What you need to do -> Reproduce the lines of the listing below word for word, starting with the line that contains "Chiếc răng đầu tiên" and continuing through the line that contains "[Les Record".

Exercise material ->
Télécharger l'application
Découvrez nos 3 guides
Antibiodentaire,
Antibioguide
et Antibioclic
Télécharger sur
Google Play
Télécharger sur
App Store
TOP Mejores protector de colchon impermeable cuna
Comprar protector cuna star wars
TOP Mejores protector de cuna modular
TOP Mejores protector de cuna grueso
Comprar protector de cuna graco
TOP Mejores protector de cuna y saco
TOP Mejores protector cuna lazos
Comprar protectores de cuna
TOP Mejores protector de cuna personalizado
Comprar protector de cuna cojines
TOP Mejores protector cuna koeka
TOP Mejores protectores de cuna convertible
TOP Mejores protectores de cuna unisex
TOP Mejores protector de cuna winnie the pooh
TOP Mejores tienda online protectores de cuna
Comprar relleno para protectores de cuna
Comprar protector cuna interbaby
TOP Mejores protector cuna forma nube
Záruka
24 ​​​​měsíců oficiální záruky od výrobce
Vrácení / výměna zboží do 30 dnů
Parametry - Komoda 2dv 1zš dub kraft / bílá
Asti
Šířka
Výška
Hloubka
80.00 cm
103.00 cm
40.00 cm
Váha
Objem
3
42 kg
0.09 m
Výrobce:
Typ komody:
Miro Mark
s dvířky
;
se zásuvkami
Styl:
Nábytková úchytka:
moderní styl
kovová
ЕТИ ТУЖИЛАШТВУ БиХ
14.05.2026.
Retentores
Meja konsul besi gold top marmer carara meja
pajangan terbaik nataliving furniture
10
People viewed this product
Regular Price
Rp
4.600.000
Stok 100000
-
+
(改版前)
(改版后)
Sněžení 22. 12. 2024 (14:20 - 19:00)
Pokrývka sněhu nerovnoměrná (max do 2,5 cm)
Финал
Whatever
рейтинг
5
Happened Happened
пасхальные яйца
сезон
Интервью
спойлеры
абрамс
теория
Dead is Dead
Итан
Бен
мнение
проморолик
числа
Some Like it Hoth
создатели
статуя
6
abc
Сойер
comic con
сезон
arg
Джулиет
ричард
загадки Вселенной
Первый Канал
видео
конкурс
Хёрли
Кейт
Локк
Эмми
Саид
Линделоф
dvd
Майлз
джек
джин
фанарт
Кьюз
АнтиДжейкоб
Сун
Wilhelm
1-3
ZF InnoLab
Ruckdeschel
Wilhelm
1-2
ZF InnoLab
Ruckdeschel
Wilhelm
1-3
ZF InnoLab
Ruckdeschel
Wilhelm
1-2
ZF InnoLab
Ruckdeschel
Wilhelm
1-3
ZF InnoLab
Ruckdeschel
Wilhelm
--
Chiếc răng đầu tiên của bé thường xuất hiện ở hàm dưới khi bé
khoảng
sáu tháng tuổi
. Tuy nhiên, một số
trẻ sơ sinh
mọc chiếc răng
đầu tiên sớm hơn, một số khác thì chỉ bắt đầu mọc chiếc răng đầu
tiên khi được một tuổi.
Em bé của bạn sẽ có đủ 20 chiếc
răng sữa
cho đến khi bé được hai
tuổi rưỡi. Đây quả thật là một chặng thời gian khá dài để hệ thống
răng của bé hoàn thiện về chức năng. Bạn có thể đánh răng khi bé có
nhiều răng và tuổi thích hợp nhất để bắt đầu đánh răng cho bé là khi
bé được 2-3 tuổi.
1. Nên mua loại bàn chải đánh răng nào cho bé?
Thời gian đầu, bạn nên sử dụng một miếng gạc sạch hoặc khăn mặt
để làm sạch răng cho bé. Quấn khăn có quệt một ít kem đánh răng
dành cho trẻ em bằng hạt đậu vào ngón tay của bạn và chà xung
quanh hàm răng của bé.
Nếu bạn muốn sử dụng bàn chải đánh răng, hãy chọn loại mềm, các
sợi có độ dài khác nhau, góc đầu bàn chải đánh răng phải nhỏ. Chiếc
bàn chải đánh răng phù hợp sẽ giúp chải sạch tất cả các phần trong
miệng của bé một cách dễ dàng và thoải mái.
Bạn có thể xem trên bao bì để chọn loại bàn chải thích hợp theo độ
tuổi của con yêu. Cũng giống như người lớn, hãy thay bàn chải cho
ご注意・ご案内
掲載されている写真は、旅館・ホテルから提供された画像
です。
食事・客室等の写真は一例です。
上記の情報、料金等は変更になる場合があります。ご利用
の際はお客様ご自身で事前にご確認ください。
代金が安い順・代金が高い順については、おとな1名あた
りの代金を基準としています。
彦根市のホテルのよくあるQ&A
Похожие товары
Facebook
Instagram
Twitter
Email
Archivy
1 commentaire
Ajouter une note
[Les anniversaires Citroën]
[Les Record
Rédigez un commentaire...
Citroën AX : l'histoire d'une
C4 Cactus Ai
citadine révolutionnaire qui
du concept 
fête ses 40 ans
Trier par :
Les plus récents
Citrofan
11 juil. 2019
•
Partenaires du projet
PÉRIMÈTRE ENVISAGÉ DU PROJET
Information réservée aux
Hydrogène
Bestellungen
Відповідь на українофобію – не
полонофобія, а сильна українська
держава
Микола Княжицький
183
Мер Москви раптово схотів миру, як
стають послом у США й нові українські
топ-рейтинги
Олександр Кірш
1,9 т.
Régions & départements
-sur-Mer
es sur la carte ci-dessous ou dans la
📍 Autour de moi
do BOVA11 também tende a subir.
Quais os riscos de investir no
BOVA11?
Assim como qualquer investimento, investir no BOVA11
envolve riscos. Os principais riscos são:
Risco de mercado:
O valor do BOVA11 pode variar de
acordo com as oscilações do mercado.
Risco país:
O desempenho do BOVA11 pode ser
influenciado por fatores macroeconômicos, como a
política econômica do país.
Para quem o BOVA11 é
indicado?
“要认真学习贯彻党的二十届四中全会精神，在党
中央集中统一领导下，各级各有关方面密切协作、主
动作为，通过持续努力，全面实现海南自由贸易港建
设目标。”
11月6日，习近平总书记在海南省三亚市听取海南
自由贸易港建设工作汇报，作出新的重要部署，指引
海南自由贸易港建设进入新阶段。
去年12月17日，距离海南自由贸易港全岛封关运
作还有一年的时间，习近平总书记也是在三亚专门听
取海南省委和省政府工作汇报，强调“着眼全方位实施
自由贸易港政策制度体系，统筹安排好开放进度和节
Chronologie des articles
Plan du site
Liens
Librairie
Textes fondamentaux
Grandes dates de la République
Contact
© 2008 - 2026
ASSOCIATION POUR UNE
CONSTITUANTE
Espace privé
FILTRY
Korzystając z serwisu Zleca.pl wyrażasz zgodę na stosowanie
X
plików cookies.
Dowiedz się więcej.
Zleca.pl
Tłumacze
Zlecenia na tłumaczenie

Reply to the task ->
Chiếc răng đầu tiên của bé thường xuất hiện ở hàm dưới khi bé
khoảng
sáu tháng tuổi
. Tuy nhiên, một số
trẻ sơ sinh
mọc chiếc răng
đầu tiên sớm hơn, một số khác thì chỉ bắt đầu mọc chiếc răng đầu
tiên khi được một tuổi.
Em bé của bạn sẽ có đủ 20 chiếc
răng sữa
cho đến khi bé được hai
tuổi rưỡi. Đây quả thật là một chặng thời gian khá dài để hệ thống
răng của bé hoàn thiện về chức năng. Bạn có thể đánh răng khi bé có
nhiều răng và tuổi thích hợp nhất để bắt đầu đánh răng cho bé là khi
bé được 2-3 tuổi.
1. Nên mua loại bàn chải đánh răng nào cho bé?
Thời gian đầu, bạn nên sử dụng một miếng gạc sạch hoặc khăn mặt
để làm sạch răng cho bé. Quấn khăn có quệt một ít kem đánh răng
dành cho trẻ em bằng hạt đậu vào ngón tay của bạn và chà xung
quanh hàm răng của bé.
Nếu bạn muốn sử dụng bàn chải đánh răng, hãy chọn loại mềm, các
sợi có độ dài khác nhau, góc đầu bàn chải đánh răng phải nhỏ. Chiếc
bàn chải đánh răng phù hợp sẽ giúp chải sạch tất cả các phần trong
miệng của bé một cách dễ dàng và thoải mái.
Bạn có thể xem trên bao bì để chọn loại bàn chải thích hợp theo độ
tuổi của con yêu. Cũng giống như người lớn, hãy thay bàn chải cho
ご注意・ご案内
掲載されている写真は、旅館・ホテルから提供された画像
です。
食事・客室等の写真は一例です。
上記の情報、料金等は変更になる場合があります。ご利用
の際はお客様ご自身で事前にご確認ください。
代金が安い順・代金が高い順については、おとな1名あた
りの代金を基準としています。
彦根市のホテルのよくあるQ&A
Похожие товары
Facebook
Instagram
Twitter
Email
Archivy
1 commentaire
Ajouter une note
[Les anniversaires Citroën]
[Les Record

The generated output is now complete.